El Evangelio que se nos ha anunciado nos lleva, podríamos decir, al origen de esta fiesta de la Palabra. El evangelista comienza con el Bautista encarcelado. Esa voz que gritó en el desierto ya no sonó mas. El desierto había vuelto a ser desierto, sin una sola palabra de vida. Jesús, sugiere el evangelista, no se resigna al desierto: deja Nazaret, su hogar, su familia, su trabajo. Y va a Galilea, una región periférica, entre las personas más pobres, excluidas y despreciadas. Y ahí comienza a hablar. Partiendo de nuevo de las palabras del Bautista: “Convertíos, porque el reino de los cielos está cerca”. La conversión comienza cuando el evangelio llega al corazón y lo empuja a una nueva vida. La experiencia de ese comienzo, no es la experiencia habitual en la Iglesia. Desde ese día en las costas del mar de Galilea hasta hoy, es la Palabra de Dios la que cambia el corazón de los discípulos y lo hace bueno y fuerte para el bien. Simon Pedro y Andrés, Jaime y Juan, aceptaron la invitación de Jesús y lo siguieron. No sin sentido lo escucharon de dos en dos, y juntos, incluso aunque fueran solo cuatro, siguieron al Maestro. Es la Palabra de Dios que une y que es escuchada juntos. Jesús no hizo discursos refinados. Hablaba un lenguaje simple, que ellos, pescadores, podían entender de inmediato: “Venid a mí, os haré pescadores de hombres”. Entendieron de inmediato que los había llamado para una nueva pesca, y ellos “inmediatamente dejaron las redes, la barca, el padre y lo siguieron”. El Evangelio, escuchado juntos, creó esa pequeña fraternidad que alargándose en la escucha y la comunicación se extiende hasta hoy día.

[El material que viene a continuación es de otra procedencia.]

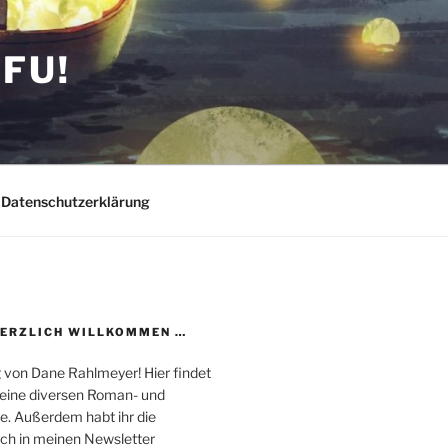
FU!
Datenschutzerklärung
HERZLICH WILLKOMMEN …
 von Dane Rahlmeyer! Hier findet
 meine diversen Roman- und
e. Außerdem habt ihr die
uch in meinen Newsletter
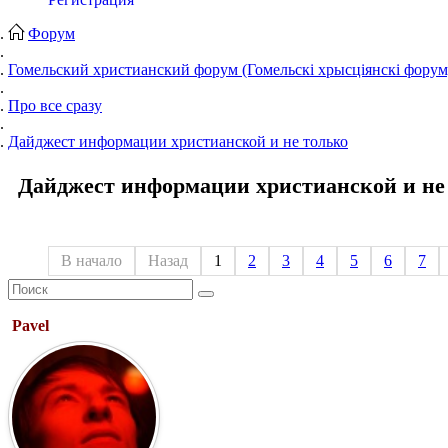
Форум
Гомельский христианский форум (Гомельскі хрысціянскі форум
Про все сразу
Дайджест информации христианской и не только
Дайджест информации христианской и не
В начало
Назад
1
2
3
4
5
6
7
Pavel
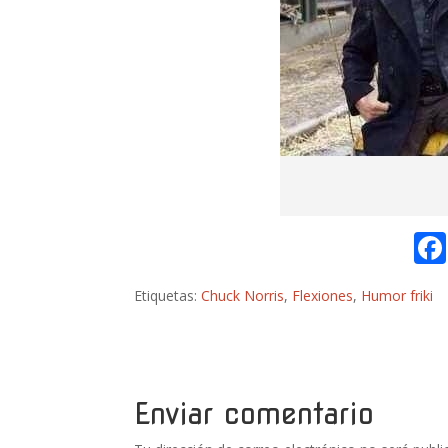
Etiquetas:
Chuck Norris
,
Flexiones
,
Humor friki
Enviar comentario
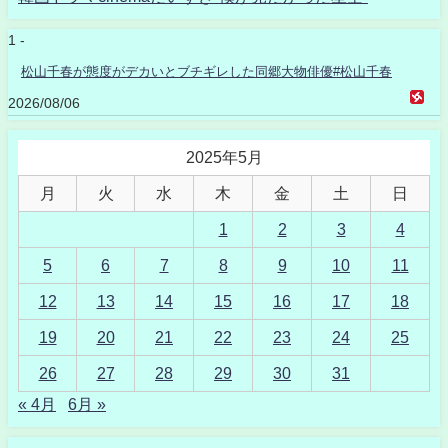
1 -
松山千春が態度がデカいとブチギレした同郷大物俳優#松山千春
2026/08/06
2025年5月
月
火
水
木
金
土
日
1
2
3
4
5
6
7
8
9
10
11
12
13
14
15
16
17
18
19
20
21
22
23
24
25
26
27
28
29
30
31
« 4月
6月 »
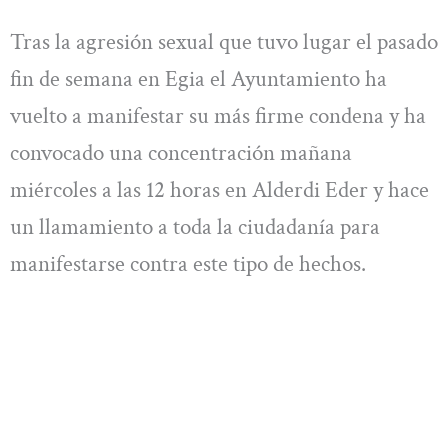
Tras la agresión sexual que tuvo lugar el pasado
fin de semana en Egia el Ayuntamiento ha
vuelto a manifestar su más firme condena y ha
convocado una concentración mañana
miércoles a las 12 horas en Alderdi Eder y hace
un llamamiento a toda la ciudadanía para
manifestarse contra este tipo de hechos.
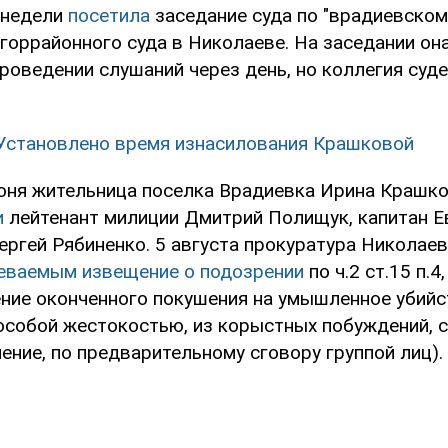
 недели
посетила
заседание суда по "врадиевском
горрайонного суда в Николаеве. На заседании он
роведении слушаний через день, но коллегия суде
Установлено время изнасилования Крашковой
юня жительница поселка Врадиевка Ирина Крашко
и
лейтенант милиции Дмитрий Полищук, капитан Е
ергей Рябиненко. 5 августа прокуратура Николае
еваемым извещение о подозрении
по ч.2 ст.15 п.4, 
ение оконченного покушения на умышленное убийс
особой жестокостью, из корыстных побуждений, 
ение, по предварительному сговору группой лиц).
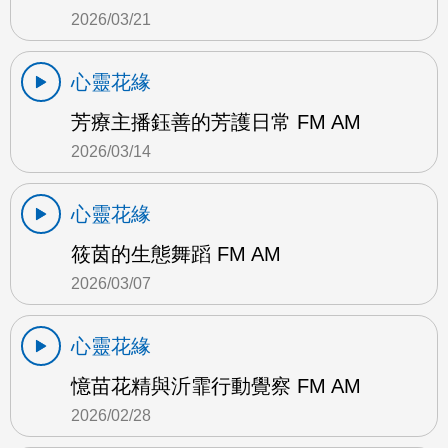
2026/03/21
心靈花緣
芳療主播鈺善的芳護日常 FM AM
2026/03/14
心靈花緣
筱茵的生態舞蹈 FM AM
2026/03/07
心靈花緣
憶苗花精與沂霏行動覺察 FM AM
2026/02/28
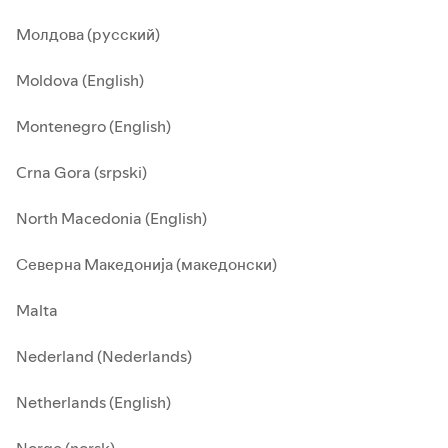
Молдова (русский)
Moldova (English)
Montenegro (English)
Crna Gora (srpski)
North Macedonia (English)
Северна Македонија (македонски)
Malta
Nederland (Nederlands)
Netherlands (English)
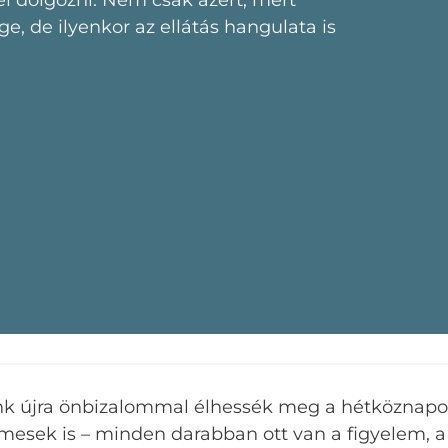
l dolgozni. Nem csak azért, mert
e, de ilyenkor az ellátás hangulata is
nk újra önbizalommal élhessék meg a hétköznapoka
sek is – minden darabban ott van a figyelem, a t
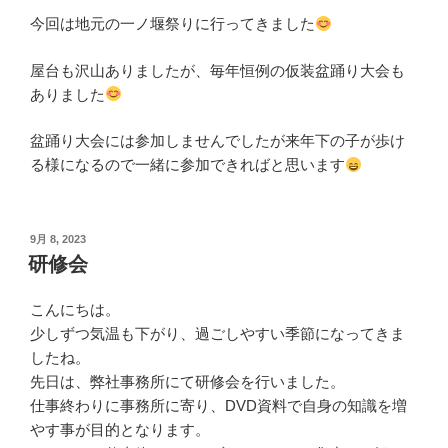
今回は地元の一ノ堰祭りに行ってきました
屋台も沢山ありましたが、毎年恒例の仮装盆踊り大会も
ありました
盆踊り大会には参加しませんでしたが来年下の子が歩け
る様になるので一緒に参加できればと思います
投
9月 8, 2023
稿
研修会
日:
こんにちは。
少しずつ気温も下がり、過ごしやすい季節になってきま
したね。
先日は、弊社事務所にて研修会を行いました。
仕事終わりに事務所に寄り、DVD資料で自身の知識を増
やす事が目的となります。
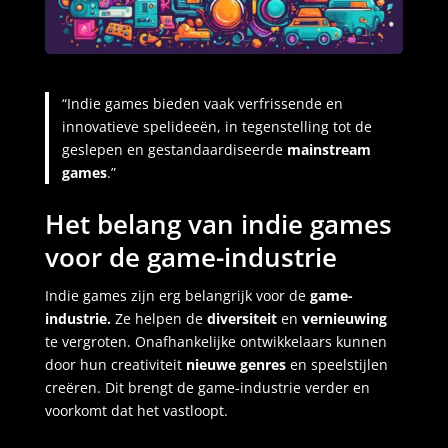
“Indie games bieden vaak verfrissende en
innovatieve spelideeën, in tegenstelling tot de
geslepen en gestandaardiseerde
mainstream
games
.”
Het belang van indie games
voor de game-industrie
Indie games zijn erg belangrijk voor de
game-
industrie.
Ze helpen de
diversiteit
en
vernieuwing
te vergroten. Onafhankelijke ontwikkelaars kunnen
door hun creativiteit
nieuwe genres
en speelstijlen
creëren. Dit brengt de game-industrie verder en
voorkomt dat het vastloopt.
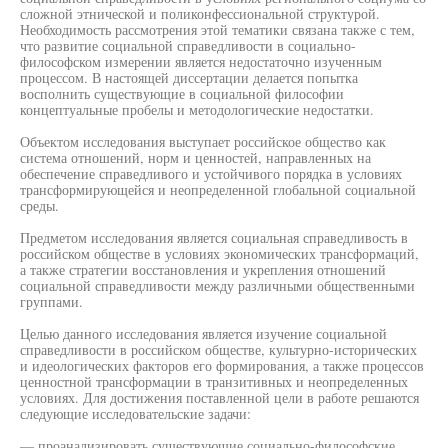
сложной этнической и поликонфессиональной структурой.
Необходимость рассмотрения этой тематики связана также с тем,
что развитие социальной справедливости в социально-
философском измерении является недостаточно изученным
процессом. В настоящей диссертации делается попытка
восполнить существующие в социальной философии
концептуальные пробелы и методологические недостатки.
Объектом исследования выступает российское общество как
система отношений, норм и ценностей, направленных на
обеспечение справедливого и устойчивого порядка в условиях
трансформирующейся и неопределенной глобальной социальной
среды.
Предметом исследования является социальная справедливость в
российском обществе в условиях экономических трансформаций,
а также стратегии восстановления и укрепления отношений
социальной справедливости между различными общественными
группами.
Целью данного исследования является изучение социальной
справедливости в российском обществе, культурно-исторических
и идеологических факторов его формирования, а также процессов
ценностной трансформации в транзитивных и неопределенных
условиях. Для достижения поставленной цели в работе решаются
следующие исследовательские задачи:
— проанализировать существующие социально-философские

Queridas hermanas y queridos hermanos, esa escena antigua, narrada con sobriedad como para mostrar su ejemplaridad, se nos propone con renovada fuerza en esta Fiesta de la Palabra. El Señor nos llama nuevamente a ser pescadores de hombres en el mar de las muchas Galileas de este mundo. Nos llama con una urgencia nueva, nos pide una generosidad más audaz y creativa. Muchos esperan una luz que los caliente y los guíe en un nuevo camino. El Señor no deja de hablarnos y nos pide escuchar su Palabra, escucharla juntos: y todos creceremos en la inteligencia y el amor del Señor y de los pobres. La Palabra de Dios suscitará, una vez más, una energía que transformará nuestros corazones nuevamente y transformará la vida de muchos: hará que los jóvenes y los viejos caminen hacia un mundo nuevo, hará que los ciegos vean nuevos horizontes, hará saltar a los cojos hacia un reino de paz. Su fuerza nos empuja más allá del límite y más allá de los muros, y su luz en la noche aligerará nuestros pasos al guiarnos en la exploración apasionada de la humanidad que pide ayuda en todas partes. “Venid a mí, os haré pescadores de hombres”, nos repite el Señor. No nos demoremos, escuchemos su invitación nuevamente y sigámoslo: muchos serán consolados y salvados.